**WHAT YOU ARE ASKED TO DO**
Carry on the memoir passage about Carruthers Gould and Lady Ashburton, starting right after its final sentence.

**PASSAGE PROVIDED**
......

F. Carruthers Gould, with his bushy eyebrows, I frequently came in contact with in the precincts of the House of Commons where we were both engrossed in making mental notes of our subjects. I have a great admiration for his work in which he has expressed the views of his party with admirable spirit in some of the finest cartoons of the age. Many people are unaware he was originally a member of the Stock Exchange, but he was not born for that business, although in it he saw ample opportunity for caricature. It was there that he made a startling cartoon in which he represented the Members of the Stock Exchange as the animals coming out of the Ark two by two, in a truly humorous manner, and this made his reputation. I have always admired the way in which he introduced birds into his caricatures, and on one occasion remarked to him how beautifully, and with what thorough knowledge, he drew them; and he then informed me that he was the nephew of the great ornithologist, Gould, and had been brought up among birds from his earliest youth. His political cartoons are most humorously conceived and carried out, although we know which side he favours in politics.
A stray anecdote occurs to me, as I write, of the very artistic but eccentric Louisa Lady Ashburton, a gifted lady who knew most of the really great literary and artistic people of her age, and counted many others, such as Watts and Carlyle, her intimates. My mother, who knew her very well, painted several interiors of her residence, Kent House, Knightsbridge, in one of which a striking portrait of her figured. But my story is chiefly concerned with the exacting old lady from whom I received a letter through her secretary (previous to my introduction to her), saying, "She had taken a fancy to a pencil-sketch of mine, of a child that she had seen, and that if I would lunch with her, at a day and hour mentioned, we could discuss the possibility of my making a portrait of her little grandson." The day arrived and with it a thick fog—for it was in November—I called upon the lady at the time stated in her letter, and was informed that she was out. After waiting some little time, I took myself off for a short while; had lunch elsewhere and returned about three o'clock, and was more fortunate this time, for I was announced into the dining-room, where I found Lady Ashburton and her lady secretary at lunch, to which they had just sat down. I was much astonished, after being requested to take a seat at the table, to receive rather a strong glare from my hostess, with the query, "Who is he?" to her secretary.
"This is Mr. Leslie Ward; don't you remember the letter I wrote at your request asking him to lunch to-day?"
Whereupon the forgetful lady remembered, and asked me promptly to have a glass of port. Afterwards we went to the drawing-room, where the little boy was sent for and I was requested to begin the drawing there and then, and upon my remarking that the light was too bad owing to the fog, and that I should be very pleased to make a mental study of the child before I began my portrait upon a brighter day, she observed that she quite understood from me that I had come to make the drawing, and said it was perfectly easy to draw by lamp-light, so I wasn't allowed out of the house before I had started. Then I found her ladyship, although considerably advanced in years, was still a student of drawing, for she produced the cast of a head and was getting ready to copy it. I was straining my eyes in attempting to draw the little boy, while she was endeavouring to place the cast in position and soliciting my attention to her work at frequent intervals.

......

Items stored in a collection:

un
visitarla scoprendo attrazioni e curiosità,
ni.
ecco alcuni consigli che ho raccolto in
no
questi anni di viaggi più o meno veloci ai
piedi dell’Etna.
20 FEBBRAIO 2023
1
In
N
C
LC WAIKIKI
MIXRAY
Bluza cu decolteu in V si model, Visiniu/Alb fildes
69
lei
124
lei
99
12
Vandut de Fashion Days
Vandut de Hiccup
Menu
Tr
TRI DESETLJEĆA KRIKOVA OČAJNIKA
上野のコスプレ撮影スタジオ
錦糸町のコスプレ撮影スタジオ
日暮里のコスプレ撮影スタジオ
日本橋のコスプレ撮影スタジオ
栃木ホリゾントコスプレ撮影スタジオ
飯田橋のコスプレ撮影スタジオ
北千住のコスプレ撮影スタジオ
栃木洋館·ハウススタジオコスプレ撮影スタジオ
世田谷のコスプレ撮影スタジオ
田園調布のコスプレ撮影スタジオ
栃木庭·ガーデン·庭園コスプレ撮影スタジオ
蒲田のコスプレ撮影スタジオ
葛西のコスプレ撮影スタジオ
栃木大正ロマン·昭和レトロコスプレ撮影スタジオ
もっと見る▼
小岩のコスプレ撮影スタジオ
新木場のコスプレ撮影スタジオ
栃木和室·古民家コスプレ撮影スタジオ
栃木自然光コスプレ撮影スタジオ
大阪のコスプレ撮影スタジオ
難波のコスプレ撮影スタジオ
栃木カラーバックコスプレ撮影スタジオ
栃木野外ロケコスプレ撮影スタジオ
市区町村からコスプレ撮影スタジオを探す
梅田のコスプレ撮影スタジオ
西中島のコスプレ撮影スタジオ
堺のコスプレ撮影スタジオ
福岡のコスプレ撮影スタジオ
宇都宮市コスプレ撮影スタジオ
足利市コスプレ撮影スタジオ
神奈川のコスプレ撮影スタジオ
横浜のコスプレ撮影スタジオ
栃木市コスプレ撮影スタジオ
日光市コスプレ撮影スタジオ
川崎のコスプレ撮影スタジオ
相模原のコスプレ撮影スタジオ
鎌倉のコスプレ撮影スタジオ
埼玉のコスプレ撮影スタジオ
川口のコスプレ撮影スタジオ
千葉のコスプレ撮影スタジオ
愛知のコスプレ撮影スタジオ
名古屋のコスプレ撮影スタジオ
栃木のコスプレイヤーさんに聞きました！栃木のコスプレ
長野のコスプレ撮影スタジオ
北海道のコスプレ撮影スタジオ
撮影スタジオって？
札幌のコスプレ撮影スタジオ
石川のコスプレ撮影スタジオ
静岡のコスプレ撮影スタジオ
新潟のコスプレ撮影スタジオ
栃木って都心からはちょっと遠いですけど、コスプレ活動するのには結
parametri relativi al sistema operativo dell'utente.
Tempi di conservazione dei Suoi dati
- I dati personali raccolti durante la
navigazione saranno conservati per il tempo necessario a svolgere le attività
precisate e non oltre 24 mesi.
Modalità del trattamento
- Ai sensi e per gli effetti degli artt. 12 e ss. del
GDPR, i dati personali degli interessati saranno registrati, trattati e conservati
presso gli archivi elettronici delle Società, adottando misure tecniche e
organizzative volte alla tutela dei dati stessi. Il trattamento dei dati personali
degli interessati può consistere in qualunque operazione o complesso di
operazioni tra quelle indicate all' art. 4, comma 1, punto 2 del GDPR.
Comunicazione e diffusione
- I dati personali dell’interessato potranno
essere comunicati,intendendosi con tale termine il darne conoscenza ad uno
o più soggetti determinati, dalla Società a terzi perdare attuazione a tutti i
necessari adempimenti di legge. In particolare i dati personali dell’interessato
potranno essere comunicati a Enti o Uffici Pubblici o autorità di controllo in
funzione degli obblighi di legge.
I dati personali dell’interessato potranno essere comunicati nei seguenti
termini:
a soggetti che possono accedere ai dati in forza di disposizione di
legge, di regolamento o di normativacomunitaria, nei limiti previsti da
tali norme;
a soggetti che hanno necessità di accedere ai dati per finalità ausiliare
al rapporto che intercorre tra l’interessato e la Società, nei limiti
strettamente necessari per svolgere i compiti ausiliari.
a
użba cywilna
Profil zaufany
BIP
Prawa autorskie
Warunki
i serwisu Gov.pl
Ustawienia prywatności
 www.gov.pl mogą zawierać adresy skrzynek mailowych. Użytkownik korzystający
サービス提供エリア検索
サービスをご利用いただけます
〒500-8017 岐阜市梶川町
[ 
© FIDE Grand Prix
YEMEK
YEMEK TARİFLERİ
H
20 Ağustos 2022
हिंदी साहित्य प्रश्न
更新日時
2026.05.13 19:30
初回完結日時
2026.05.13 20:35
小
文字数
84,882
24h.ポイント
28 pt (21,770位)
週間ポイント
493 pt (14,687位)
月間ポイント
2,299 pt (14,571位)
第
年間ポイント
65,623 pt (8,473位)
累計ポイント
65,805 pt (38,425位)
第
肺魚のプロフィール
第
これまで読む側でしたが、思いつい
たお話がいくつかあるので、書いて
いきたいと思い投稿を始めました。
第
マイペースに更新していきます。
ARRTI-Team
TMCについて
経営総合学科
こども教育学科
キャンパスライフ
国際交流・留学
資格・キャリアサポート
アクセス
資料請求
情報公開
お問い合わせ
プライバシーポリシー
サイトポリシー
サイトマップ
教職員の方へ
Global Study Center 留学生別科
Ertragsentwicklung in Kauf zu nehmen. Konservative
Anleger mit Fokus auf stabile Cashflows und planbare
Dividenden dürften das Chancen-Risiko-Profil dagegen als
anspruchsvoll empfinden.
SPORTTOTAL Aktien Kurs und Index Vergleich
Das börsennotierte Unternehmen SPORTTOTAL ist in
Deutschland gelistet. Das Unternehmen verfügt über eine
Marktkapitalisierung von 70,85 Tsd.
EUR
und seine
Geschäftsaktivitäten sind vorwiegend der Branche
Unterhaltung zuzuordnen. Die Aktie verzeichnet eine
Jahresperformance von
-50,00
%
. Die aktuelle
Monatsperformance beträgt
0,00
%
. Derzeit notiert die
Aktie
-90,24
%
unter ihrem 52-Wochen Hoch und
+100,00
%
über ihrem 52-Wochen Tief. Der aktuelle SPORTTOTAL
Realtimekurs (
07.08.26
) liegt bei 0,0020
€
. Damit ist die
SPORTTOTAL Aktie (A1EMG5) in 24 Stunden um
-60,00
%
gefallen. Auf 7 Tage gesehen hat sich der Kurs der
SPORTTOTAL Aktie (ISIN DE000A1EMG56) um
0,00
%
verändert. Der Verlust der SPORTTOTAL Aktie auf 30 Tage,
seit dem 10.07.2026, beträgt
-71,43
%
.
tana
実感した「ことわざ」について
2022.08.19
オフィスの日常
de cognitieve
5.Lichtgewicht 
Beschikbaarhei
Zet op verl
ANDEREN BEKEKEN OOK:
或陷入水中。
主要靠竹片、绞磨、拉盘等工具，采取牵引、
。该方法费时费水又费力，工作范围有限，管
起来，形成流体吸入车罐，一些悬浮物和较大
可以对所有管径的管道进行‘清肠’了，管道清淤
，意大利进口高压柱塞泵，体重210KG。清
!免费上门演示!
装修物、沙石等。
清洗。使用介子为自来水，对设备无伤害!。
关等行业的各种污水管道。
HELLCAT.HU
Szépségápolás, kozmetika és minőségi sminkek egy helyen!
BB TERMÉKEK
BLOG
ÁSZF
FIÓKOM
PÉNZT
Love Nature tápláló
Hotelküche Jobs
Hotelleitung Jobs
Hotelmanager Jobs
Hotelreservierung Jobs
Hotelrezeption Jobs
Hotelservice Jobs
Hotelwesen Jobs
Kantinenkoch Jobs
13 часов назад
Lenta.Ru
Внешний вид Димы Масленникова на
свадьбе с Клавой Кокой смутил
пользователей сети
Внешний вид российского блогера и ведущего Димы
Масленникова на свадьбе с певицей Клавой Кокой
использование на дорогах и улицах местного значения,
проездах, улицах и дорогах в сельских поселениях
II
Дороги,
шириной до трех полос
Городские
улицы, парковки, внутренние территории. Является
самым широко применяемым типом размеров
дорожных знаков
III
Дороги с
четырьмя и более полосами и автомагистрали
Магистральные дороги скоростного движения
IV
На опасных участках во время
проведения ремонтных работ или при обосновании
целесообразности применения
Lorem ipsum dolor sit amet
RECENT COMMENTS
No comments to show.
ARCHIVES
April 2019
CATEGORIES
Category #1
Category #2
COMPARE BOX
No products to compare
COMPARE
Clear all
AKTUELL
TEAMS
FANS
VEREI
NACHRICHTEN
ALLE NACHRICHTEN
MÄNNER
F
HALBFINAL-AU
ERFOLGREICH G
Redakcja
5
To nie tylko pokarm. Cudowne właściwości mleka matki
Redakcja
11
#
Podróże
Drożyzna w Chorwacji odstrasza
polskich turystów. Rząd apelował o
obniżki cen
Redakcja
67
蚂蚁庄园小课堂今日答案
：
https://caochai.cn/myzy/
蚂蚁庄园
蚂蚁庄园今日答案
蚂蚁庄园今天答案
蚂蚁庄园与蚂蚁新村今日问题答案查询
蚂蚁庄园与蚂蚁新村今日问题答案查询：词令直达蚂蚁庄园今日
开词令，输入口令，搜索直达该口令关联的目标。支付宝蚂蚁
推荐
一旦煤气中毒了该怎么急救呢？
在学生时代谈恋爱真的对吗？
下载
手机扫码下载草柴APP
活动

......

**EXERCISE ANSWER**
When finally the pencil sketch of her small grandson was completed, as it was after a second sitting by daylight, I received the most delightful letter of appreciation and thanks from her ladyship, which I have kept to this day. Soon after my mother urged me to attend a special exhibition at the School of Art Needlework in which she was interested, and the first person I saw on entering was old Lady Ashburton. I went up to her and began to thank her for her welcome appreciation of my small drawing, and again she looked at me with astonishment and wonder. "Who are you?… I don't know you," she said. This time I did not hesitate to enlighten her. "Oh," she smiled in remembrance, "Go and find Miss Phillimore; I want to speak to her."
CHAPTER XV
NOTABLE PEERS—TANGIER—THE TECKS
Peers of the Period.—My Voyage to Tangier.—Marlborough House and White Lodge.
In 1880, the new premises of The Daily Telegraph were opened in Fleet Street. It will be remembered that the paper was originated by Mr. J. M. Levy. When he had made The Daily Telegraph a great permanent institution he retired from the toil of journalism and left the control and organising power to his son, the present Lord Burnham, who maintained its reputation, and at the time of the opening ceremony of the new offices in Fleet Street it was undoubtedly the most popular newspaper of the day. The Prince of Wales and Prince Leopold were present among the very distinguished and representative assembly to honour Sir Edward Lawson, and assist at the celebration of an interesting occasion.
When the guests began to move about and conversation became general, I had opportunity to observe the different people, and my eye was immediately attracted to old Lord Houghton (Monckton-Milnes). He had come on from a state banquet, and was dressed in the uniform of a Deputy-Lieutenant which was ludicrously ill-fitting, the tunic rucked up in many folds, whilst the trousers, which were much too long, hung also in folds; on his head he wore a black skull cap, which seemed strangely at variance with his patent leather boots, and he carried a very long stick with a crutch handle. As he moved to and fro among the guests, his odd appearance was accentuated by the occasional contrast of the immaculately groomed contingent, and on this occasion the poet-peer was truly a figure of fun.
I was not alone in my observations, as while I was still gazing at him the Prince of Wales came up to me and remarked what a splendid opportunity was before me of making a good caricature of Lord Houghton, and that I should never have a better. Immediately after and quite unaware that the subject had already been broached, Prince Leopold came to me with the same suggestion.
After the royal party had returned from supper, I noticed the Prince of Wales and Lord Houghton in deep conversation. Lady Lawson, having been let into the secret of the intended caricature, found me a convenient place near one of the pillars, where I watched him unobserved. Of course H.R.H. was amused to see our manœuvres.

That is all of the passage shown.